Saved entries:
___
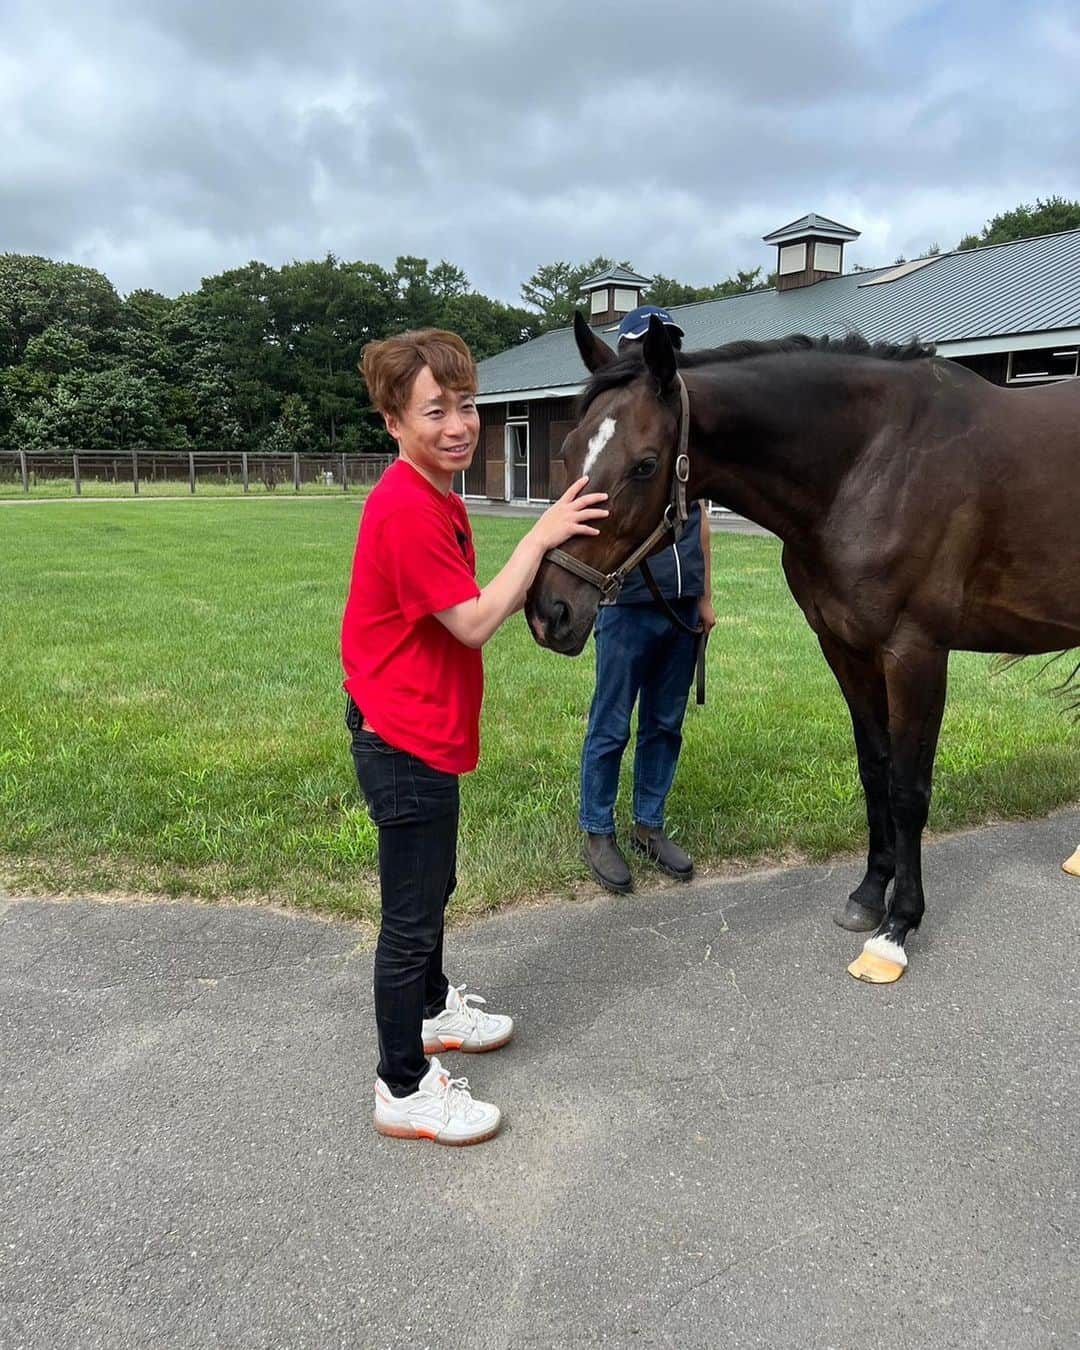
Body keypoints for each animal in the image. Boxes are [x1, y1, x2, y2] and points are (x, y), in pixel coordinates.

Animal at [526, 315, 1080, 988]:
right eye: (568, 450)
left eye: (645, 464)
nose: (550, 612)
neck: (871, 462)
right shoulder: (845, 647)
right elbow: (874, 771)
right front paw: (868, 897)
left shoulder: (915, 653)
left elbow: (907, 789)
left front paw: (895, 930)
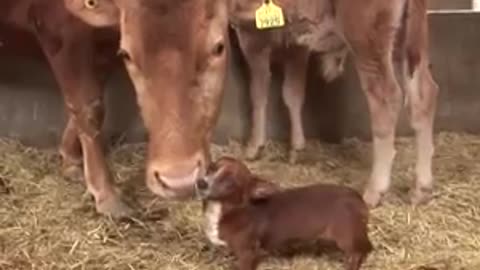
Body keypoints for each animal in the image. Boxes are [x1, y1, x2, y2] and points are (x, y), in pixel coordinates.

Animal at [0, 0, 229, 216]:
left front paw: (71, 159)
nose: (179, 180)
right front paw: (104, 193)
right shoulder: (58, 29)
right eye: (128, 55)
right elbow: (86, 106)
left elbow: (95, 98)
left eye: (219, 47)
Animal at [196, 156, 376, 270]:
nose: (201, 183)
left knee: (358, 253)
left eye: (230, 182)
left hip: (345, 237)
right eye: (211, 168)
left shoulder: (248, 254)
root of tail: (358, 199)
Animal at [229, 0, 438, 207]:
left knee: (387, 97)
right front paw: (297, 147)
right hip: (408, 40)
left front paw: (254, 147)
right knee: (424, 93)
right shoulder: (297, 40)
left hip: (366, 39)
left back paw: (375, 190)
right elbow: (293, 93)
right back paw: (421, 188)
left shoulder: (251, 34)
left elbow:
___
WHAT IS EXPECTED
Scan the records above, then copy out each line that mentions "shoulder".

OUTPUT FOR THIS EXERCISE
right shoulder: (845, 647)
left shoulder: (915, 653)
right shoulder: (58, 29)
left shoulder: (248, 254)
right shoulder: (297, 40)
left shoulder: (251, 34)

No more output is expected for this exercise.